═══ Kutipan Dokumen ═══
Management Editor's Choice Strategy

Empat Kunci Sukses Bango Merajai Kecap

Empat Kunci Sukses Bango Merajai Kecap

Menjadi merek legendaris yang mampu menguasai pasar adalah keinginan setiap perusahaan. Merek yang unggul tentu saja tidak terlepas dari campur tangan pihak-pihak yang terlibat di dalamnya. Salah satunya Kecap Bango. Merek kecap besutan PT Unilever Indonesia Tbk ini semakin mantap mempertahankan dominasinya di pangsa pasar kecap Indonesia.

Perjalanan Bango dimulai dari langkah kecil Tjoa Pit Boen yang mendirikan usaha rumahan di kawasan Benteng, Tangerang, pada tahun 1928 di mana Bango pertama kali dijajakan di toko kecil di garasi rumahnya.

istimewa

Rasa dan kualitas kecap Bango yang prima membuatnya jadi tersebar luas melalui kabar mulut ke mulut. Berkat usaha keras dan konsistensi dalam menjaga rasa dan kualitas, Bango terus bertahan selama 85 tahun dan pertumbuhannnya semakin pesat ketika Bango diakuisisi oleh Unilever pada tahun 2001.

Meski persaingan semakin ketat, Bango mampu berkompetisi dengan merek kecap lainnya. Ainul Yaqin, Foods Director Unilever, mengklaim, Bango mampu mengokohkan dirinya sebagai merek kecap nomor satu di Tanah Air. Berbekal pengalaman yang cukup panjang, pihaknya yakin bisa mempertahankan prestasi termasuk menjadi merek legendaris asli Indonesia.
═══
» **Tugas yang Dikerjakan**
[A] Sebutkan semua bilangan yang ditulis dengan angka dalam artikel tentang Kecap Bango.
[B] Menurut artikel tentang Kecap Bango, di mana Bango pertama kali dijajakan?
[C] Teruskan artikel tentang Kecap Bango mulai dari kalimat terakhirnya.
Daftar berikut adalah bahan tersendiri yang terpisah dari artikel tentang Kecap Bango.
═══ Cuplikan Data ═══
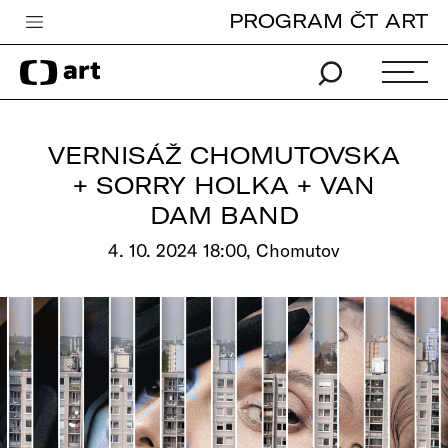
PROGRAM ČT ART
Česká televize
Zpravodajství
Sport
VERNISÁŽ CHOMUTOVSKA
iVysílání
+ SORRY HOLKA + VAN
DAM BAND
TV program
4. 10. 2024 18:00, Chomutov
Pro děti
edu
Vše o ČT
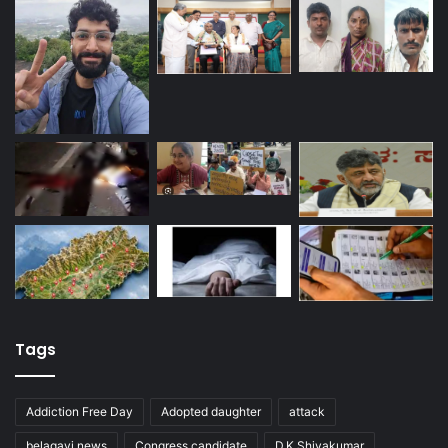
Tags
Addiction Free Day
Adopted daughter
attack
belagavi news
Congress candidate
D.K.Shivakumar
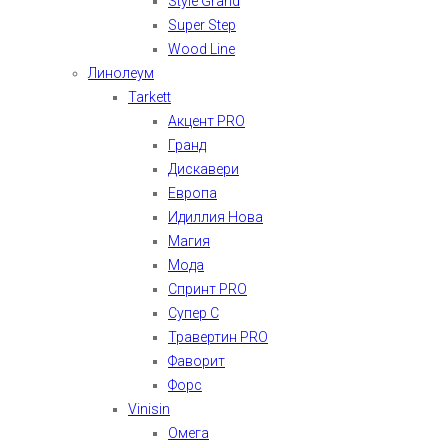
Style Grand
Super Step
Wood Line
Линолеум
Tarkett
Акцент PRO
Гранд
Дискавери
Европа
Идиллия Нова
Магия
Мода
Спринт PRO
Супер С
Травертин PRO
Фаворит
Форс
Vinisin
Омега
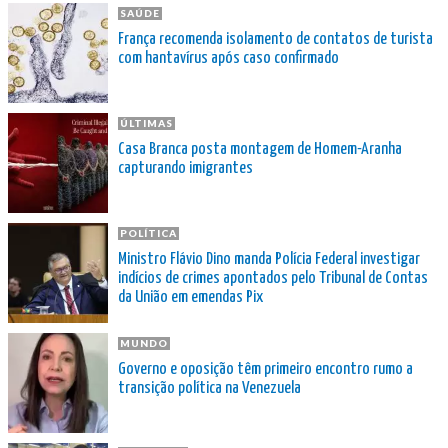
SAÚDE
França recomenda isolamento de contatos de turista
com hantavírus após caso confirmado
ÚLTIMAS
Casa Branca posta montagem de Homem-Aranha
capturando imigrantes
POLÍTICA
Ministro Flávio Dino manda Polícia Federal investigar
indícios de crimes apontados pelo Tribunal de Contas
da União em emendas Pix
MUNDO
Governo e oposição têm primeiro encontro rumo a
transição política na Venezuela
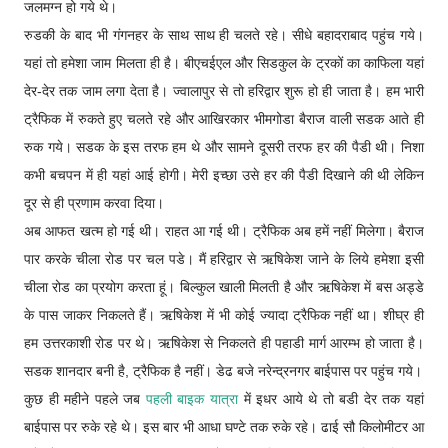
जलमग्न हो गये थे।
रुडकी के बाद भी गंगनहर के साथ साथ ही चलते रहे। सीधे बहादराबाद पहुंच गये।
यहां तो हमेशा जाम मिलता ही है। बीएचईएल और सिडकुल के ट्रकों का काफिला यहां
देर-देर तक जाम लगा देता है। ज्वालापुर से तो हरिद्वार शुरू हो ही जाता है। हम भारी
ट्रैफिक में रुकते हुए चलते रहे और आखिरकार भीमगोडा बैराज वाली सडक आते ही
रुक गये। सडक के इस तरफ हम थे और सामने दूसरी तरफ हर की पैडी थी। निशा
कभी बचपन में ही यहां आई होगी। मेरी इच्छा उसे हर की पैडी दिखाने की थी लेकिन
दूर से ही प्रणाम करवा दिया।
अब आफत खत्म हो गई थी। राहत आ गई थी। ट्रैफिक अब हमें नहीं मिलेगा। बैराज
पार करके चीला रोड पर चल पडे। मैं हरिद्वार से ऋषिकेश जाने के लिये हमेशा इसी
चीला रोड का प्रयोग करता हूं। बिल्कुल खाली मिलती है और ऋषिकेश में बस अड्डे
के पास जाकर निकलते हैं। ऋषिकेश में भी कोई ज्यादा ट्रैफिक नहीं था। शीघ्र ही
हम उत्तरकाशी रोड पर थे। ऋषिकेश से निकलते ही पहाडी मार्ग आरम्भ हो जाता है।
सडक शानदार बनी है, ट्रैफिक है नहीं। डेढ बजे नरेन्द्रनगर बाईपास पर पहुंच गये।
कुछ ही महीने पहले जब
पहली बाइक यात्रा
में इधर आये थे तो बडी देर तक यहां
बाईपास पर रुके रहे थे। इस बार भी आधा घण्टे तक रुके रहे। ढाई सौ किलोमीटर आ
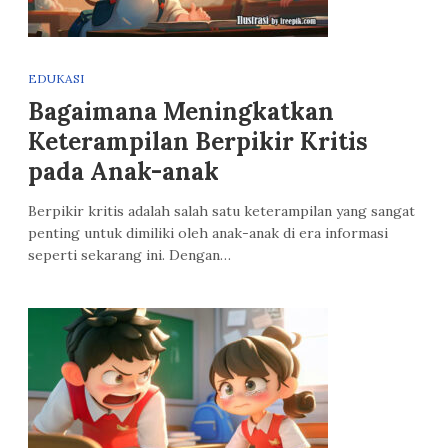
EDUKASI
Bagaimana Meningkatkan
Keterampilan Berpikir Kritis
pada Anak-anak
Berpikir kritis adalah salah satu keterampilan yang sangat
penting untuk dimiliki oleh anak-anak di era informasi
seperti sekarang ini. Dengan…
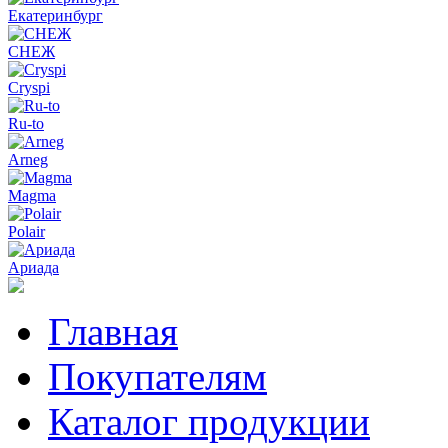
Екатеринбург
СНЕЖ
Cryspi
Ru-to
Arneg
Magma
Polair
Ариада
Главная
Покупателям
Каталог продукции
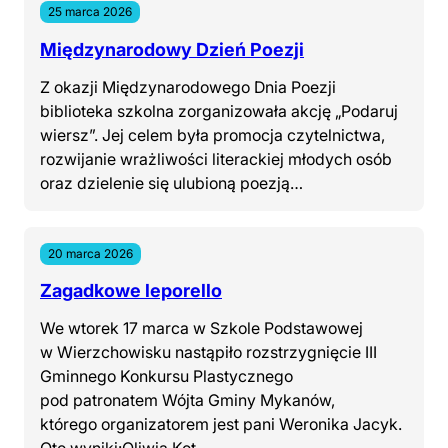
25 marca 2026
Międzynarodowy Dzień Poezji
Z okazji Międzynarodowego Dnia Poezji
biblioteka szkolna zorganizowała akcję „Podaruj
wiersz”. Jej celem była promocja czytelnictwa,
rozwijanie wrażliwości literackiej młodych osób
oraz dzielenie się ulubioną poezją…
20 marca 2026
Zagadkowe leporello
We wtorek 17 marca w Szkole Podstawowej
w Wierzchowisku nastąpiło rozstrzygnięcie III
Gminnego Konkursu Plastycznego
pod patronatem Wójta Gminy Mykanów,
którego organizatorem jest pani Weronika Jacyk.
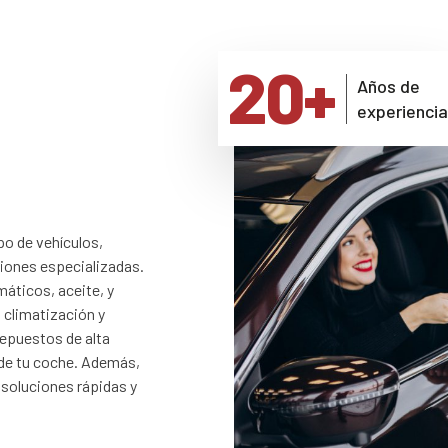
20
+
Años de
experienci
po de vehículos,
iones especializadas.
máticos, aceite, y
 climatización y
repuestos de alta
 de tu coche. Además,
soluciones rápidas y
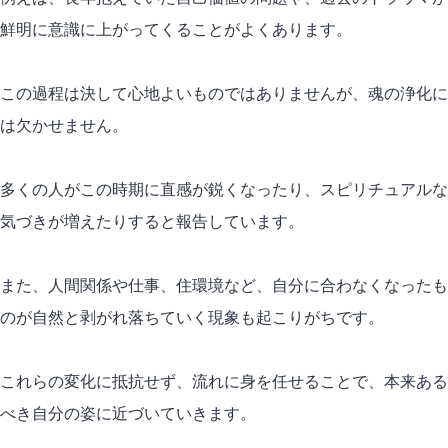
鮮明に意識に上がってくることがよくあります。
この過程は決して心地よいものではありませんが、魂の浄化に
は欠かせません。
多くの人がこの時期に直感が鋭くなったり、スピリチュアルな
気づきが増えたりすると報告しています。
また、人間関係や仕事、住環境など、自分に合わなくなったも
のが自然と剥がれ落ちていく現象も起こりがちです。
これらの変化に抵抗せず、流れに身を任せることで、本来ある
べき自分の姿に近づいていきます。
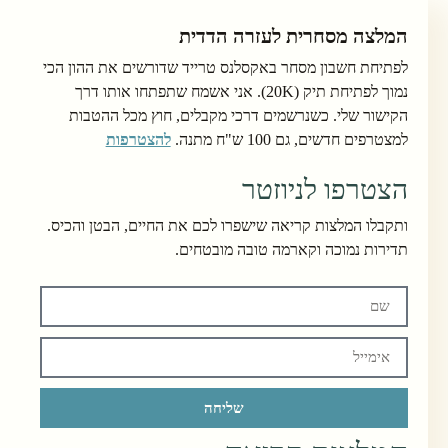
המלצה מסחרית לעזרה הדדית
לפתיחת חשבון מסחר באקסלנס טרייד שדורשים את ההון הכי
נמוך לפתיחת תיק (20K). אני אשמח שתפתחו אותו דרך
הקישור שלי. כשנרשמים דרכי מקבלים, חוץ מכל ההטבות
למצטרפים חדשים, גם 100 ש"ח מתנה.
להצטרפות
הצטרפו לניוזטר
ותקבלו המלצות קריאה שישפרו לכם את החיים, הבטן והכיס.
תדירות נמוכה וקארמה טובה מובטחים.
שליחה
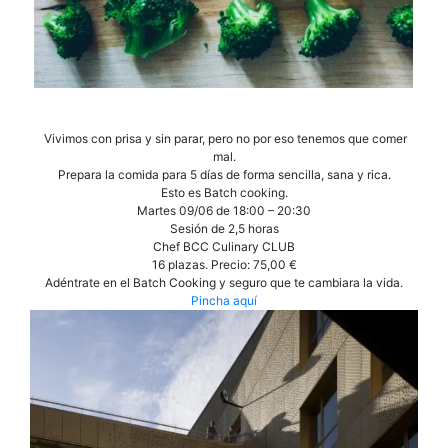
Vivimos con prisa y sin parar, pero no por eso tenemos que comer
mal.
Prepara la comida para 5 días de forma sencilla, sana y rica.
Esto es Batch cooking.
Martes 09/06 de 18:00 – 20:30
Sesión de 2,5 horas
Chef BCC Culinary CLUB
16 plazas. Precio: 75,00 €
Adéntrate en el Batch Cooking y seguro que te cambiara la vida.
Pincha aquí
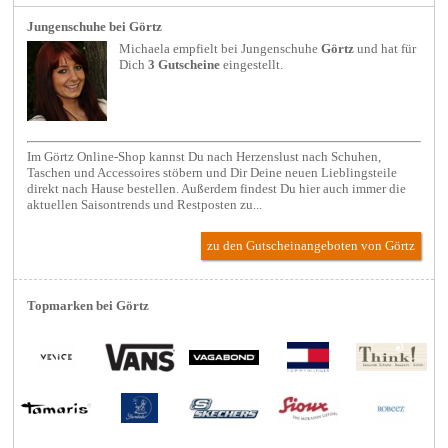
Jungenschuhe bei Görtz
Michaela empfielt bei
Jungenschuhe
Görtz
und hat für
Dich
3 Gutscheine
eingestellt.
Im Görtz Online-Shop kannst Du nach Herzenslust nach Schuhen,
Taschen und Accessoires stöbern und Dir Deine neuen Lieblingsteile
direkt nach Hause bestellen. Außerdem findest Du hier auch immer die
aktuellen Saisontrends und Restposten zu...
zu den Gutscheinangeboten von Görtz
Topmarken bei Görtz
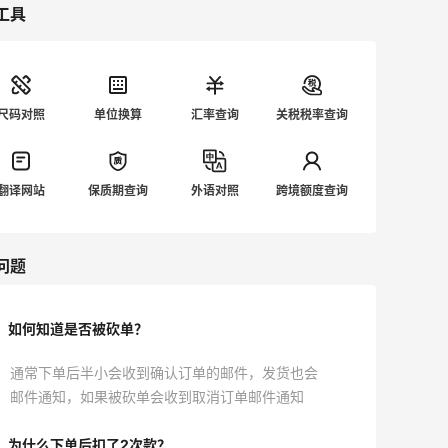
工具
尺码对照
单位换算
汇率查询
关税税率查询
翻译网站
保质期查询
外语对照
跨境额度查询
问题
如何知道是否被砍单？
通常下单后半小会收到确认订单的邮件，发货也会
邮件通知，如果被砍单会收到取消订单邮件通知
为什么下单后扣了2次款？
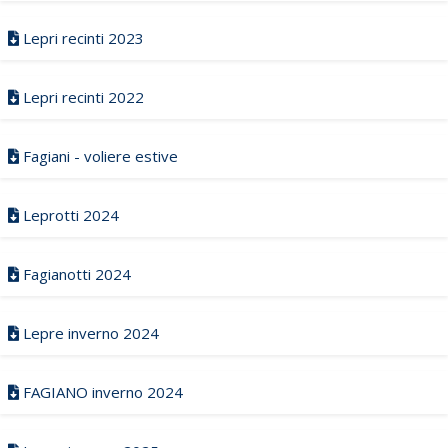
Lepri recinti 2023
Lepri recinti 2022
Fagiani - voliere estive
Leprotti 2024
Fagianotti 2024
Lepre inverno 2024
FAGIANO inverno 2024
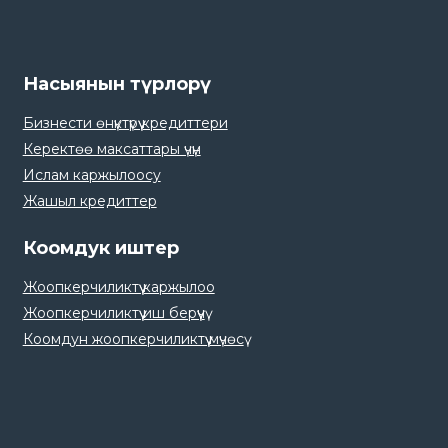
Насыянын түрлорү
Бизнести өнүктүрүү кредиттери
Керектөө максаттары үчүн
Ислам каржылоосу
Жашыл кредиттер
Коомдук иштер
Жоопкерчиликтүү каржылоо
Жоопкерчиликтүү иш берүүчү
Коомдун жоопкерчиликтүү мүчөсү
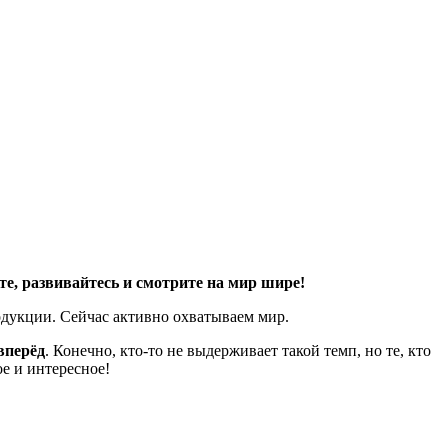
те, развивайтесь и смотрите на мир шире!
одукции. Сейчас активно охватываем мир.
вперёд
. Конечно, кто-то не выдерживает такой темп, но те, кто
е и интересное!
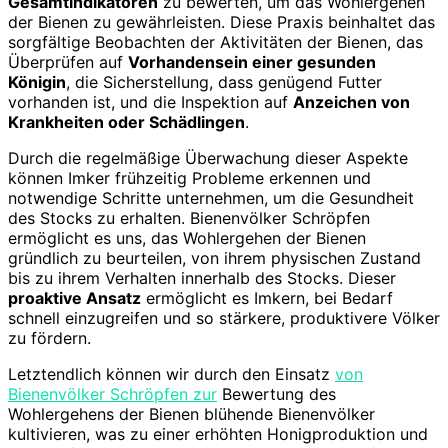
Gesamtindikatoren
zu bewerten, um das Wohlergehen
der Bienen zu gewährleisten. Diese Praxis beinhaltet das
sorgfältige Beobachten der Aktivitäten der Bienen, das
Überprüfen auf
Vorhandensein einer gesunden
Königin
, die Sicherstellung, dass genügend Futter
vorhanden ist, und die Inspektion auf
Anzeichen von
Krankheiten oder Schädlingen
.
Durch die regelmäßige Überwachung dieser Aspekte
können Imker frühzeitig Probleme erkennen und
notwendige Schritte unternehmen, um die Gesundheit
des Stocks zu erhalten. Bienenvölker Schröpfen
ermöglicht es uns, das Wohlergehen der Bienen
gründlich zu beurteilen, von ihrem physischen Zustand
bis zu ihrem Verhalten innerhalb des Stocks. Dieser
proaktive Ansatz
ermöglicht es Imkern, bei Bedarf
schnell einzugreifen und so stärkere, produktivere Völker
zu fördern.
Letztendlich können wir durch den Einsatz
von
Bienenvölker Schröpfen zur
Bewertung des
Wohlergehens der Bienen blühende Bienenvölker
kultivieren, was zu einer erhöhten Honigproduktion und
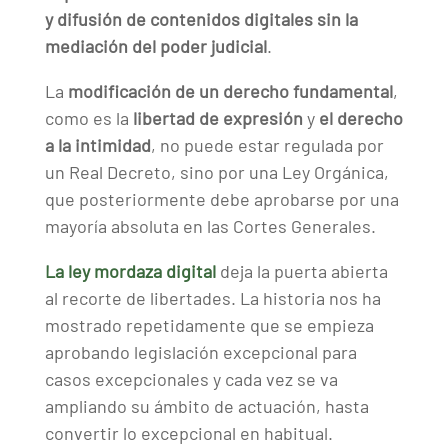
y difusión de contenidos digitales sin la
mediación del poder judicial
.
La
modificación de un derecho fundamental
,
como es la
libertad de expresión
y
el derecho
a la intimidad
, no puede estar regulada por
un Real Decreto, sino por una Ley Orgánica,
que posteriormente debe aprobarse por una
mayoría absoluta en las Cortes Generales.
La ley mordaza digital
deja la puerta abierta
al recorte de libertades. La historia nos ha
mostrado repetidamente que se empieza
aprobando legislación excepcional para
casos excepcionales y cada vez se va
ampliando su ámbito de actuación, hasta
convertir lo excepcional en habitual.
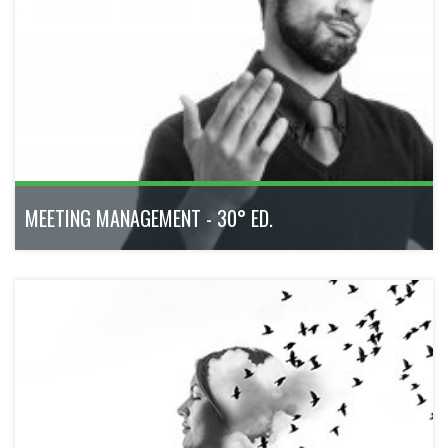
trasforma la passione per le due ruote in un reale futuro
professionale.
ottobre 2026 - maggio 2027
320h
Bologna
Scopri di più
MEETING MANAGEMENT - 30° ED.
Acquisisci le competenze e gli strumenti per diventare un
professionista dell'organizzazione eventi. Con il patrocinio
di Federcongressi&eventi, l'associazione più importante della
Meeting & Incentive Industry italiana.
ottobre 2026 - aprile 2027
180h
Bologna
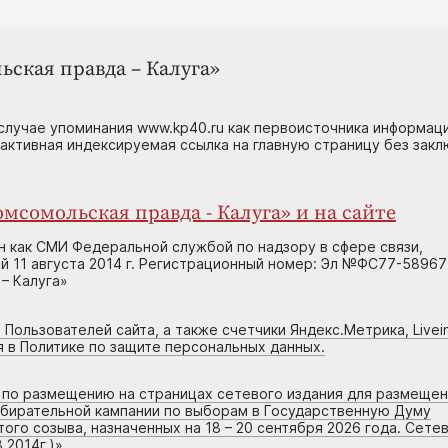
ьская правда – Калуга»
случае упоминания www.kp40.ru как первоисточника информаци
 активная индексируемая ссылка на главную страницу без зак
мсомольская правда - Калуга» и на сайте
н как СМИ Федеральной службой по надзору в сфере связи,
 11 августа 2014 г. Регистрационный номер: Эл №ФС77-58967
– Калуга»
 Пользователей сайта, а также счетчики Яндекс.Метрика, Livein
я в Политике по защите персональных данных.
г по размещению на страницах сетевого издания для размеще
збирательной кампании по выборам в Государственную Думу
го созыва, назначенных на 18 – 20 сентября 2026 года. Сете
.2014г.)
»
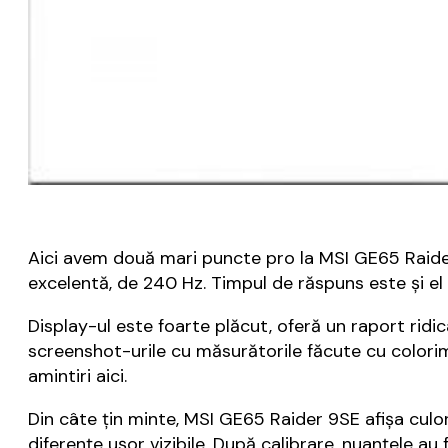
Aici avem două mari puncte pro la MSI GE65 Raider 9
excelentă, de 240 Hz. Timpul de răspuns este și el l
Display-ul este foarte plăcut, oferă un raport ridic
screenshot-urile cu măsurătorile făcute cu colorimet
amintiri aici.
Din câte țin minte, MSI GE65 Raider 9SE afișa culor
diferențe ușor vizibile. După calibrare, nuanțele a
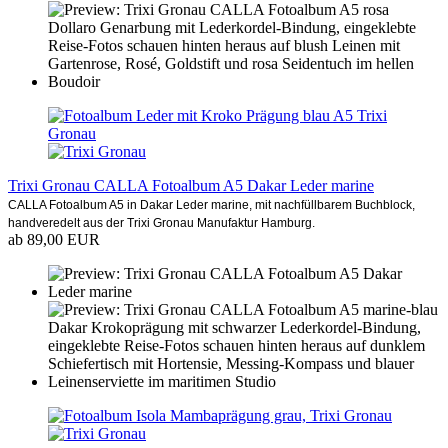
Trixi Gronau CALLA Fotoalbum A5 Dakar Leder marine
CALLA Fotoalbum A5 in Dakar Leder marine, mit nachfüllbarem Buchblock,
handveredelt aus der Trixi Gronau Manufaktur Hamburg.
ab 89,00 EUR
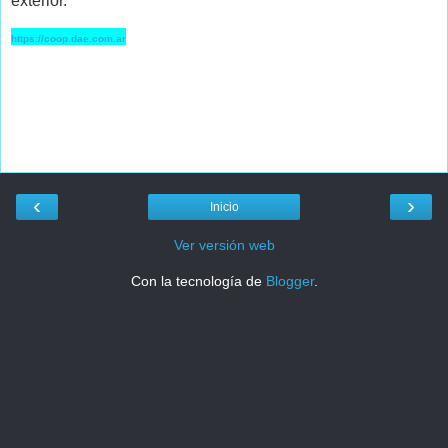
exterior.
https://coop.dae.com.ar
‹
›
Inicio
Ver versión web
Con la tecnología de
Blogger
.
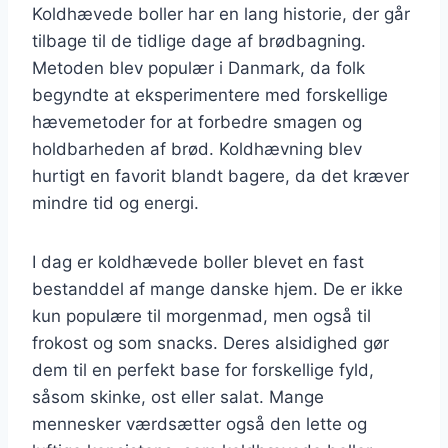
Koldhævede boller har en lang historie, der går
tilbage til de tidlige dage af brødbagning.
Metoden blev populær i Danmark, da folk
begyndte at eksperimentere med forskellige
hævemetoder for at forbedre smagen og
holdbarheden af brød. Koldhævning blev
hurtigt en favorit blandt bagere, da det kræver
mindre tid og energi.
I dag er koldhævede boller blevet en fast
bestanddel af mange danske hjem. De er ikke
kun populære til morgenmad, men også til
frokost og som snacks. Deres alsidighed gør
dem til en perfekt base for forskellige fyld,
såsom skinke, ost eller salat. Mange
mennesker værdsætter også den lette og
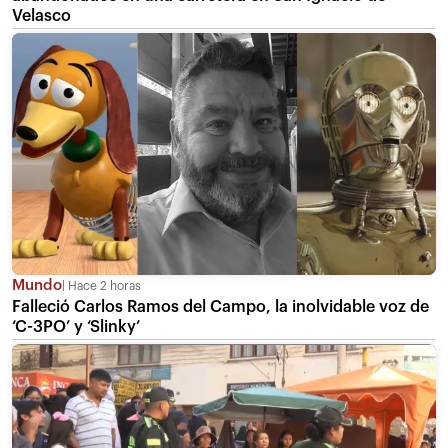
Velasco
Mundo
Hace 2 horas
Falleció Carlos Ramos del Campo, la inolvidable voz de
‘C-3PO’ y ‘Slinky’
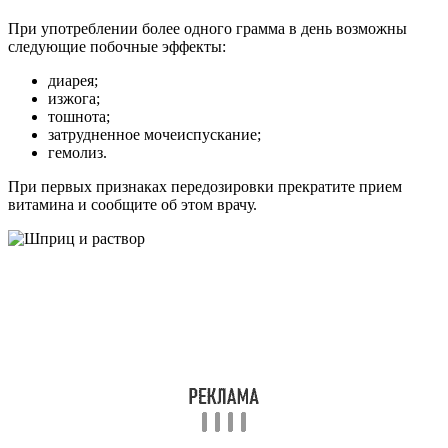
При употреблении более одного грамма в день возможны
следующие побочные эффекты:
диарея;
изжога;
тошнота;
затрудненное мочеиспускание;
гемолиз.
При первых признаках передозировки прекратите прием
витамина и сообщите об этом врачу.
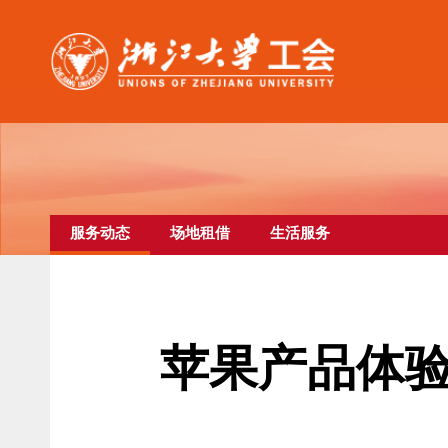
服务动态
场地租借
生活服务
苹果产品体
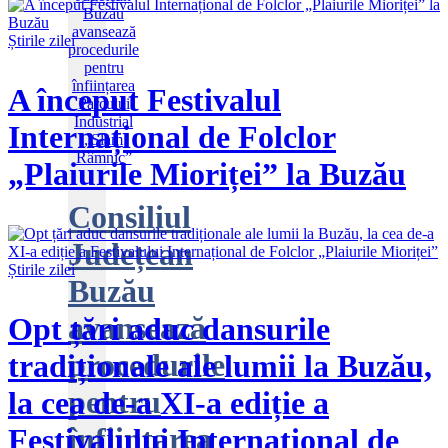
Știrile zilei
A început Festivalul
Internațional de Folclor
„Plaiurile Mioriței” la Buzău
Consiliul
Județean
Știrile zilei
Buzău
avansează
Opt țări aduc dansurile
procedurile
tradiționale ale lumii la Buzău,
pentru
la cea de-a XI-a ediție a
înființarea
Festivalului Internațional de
═══
» **Jawaban per Tugas**
[A] 1928, 85, 2001

[B] Di toko kecil di garasi rumah Tjoa Pit Boen.

[C]
Di sela-sela perayaan ulang tahun Bango yang ke 85, Ainul membagi resep kesuksesan Bango sehingga menjadi merek yang paling disegani oleh masyarakat. Apa saja kunci sukses dan strateginya?. Berikut nukilan wawancara Reporter SWAOnline, Ario Fajar dengan Ainul.

Seberapa besar prestasi Bango di antara merek-merek lain yang di bawah divisi Anda?

Bango merupakan merek yang paling bagus kinerjanya. Hal itu ditandai dengan pangsa pasarnya yang semakin meluas dan penerimaan pasarnya yang cukup tinggi. Di divisi Foods Unilever, Bango tampil sebagai pemain unggulan bersama dengan Blue Band.

Berapa besar pangsa pasar Bango?

Yang pasti sangat mendominasi. Ada beberapa lembaga riset termasuk Nielsen yang mengatakan bahwa Bango menjadi merek paling laris di pasaran.

Kontribusi Bango untuk Unilever?

Sekitar 5%. Pertumbuhannya naik berlipat-lipat setiap tahun.

Sejak kapan posisi nomor satu itu diraih?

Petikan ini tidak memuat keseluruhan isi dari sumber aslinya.